Roger and Linda were able to share their ordeal with others when involved in Engaged Encounter years ago. Roger hopes that their witness helped younger couples see the kinds of struggles they might face in married life and learn to navigate those with faith.
The couple knows nothing about Emily’s birth mother, other than that she may have been raised Catholic and therefore placed her child with a Catholic agency, perhaps wanting her child to share a similar faith life. In awe, Linda said, “Think how much love that mother had to give her child up. I just can’t imagine that.”
As any parent would, Roger and Linda prefer to protect their child from pain but are willing to help Emily if she chooses to begin a search. The only things they would want to express are their gratitude to Emily’s birth mother for giving them the opportunity to be parents and, as Roger put it, set her mind at ease that Emily was treated well and has a good life.
Forty years later. Emily could not imagine a better life than the one that Roger and Linda gave her, raised in a large extended family, attending Catholic schools at St. Vincent de Paul and Bishop Dwenger High School in Fort Wayne. She allows that some adoptees might feel a sense of loss or that something was missing from their lives, but she has rarely felt that. “I was very blessed. Great parents. My extended family was great. And I think that’s what it came down to.”

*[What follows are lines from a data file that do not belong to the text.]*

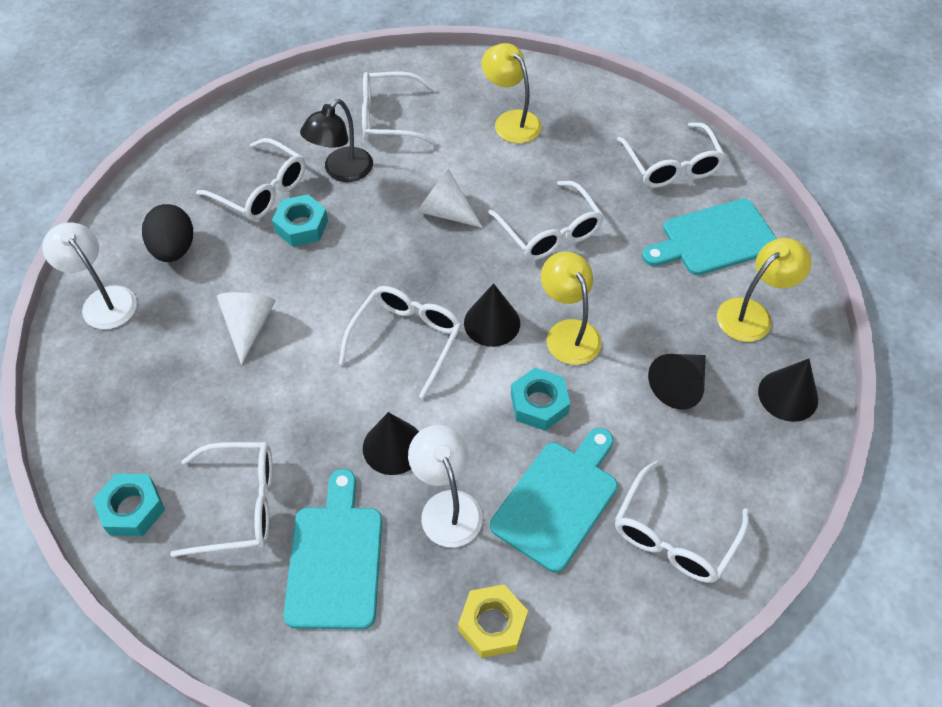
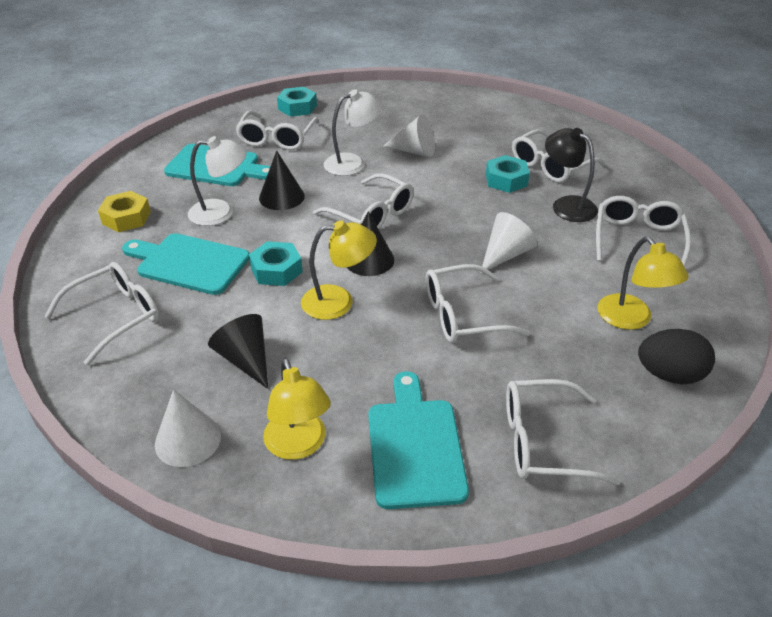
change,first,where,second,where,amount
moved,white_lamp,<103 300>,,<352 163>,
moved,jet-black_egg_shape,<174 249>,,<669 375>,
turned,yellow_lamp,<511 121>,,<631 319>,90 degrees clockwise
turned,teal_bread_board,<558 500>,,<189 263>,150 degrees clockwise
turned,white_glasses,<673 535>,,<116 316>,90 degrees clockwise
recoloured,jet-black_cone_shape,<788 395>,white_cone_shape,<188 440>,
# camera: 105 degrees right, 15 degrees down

Her family has long told her the story of that first day that they met her. Even her aunt and uncle, expecting their first child, thought to be the first grandchild, “were really great … they almost kind of stepped back when I came along,” surrendering the spotlight to Roger, Linda, and Emily. From that day on, she has always been considered the first grandchild, no matter the circumstances of how she came into the family. She and her grandmother in particular always shared a close bond.
To date, Emily has no desire to search for her birth mother, potentially opening a Pandora’s box of pain. Aside from knowing her medical history, “At this point, I don’t see the purpose of it,” she declared.
In today’s society, some people disparage adoption as a cruel option, claiming that abortion would be better for the child. As an adoptee, this hurts her to hear. “It’s almost like there is no adoption choice anymore; you either abort your child or you keep it. … Why would you want to [abort your child]? Because there are so many people out there that want kids and want to take care of them, why would you not want to give your child that?”
Her birth mother, she said, “made the ultimate sacrifice. She did what was right. Because she knew deep down that she could not take care of me, and I think that’s another reason why I’m positive about it.”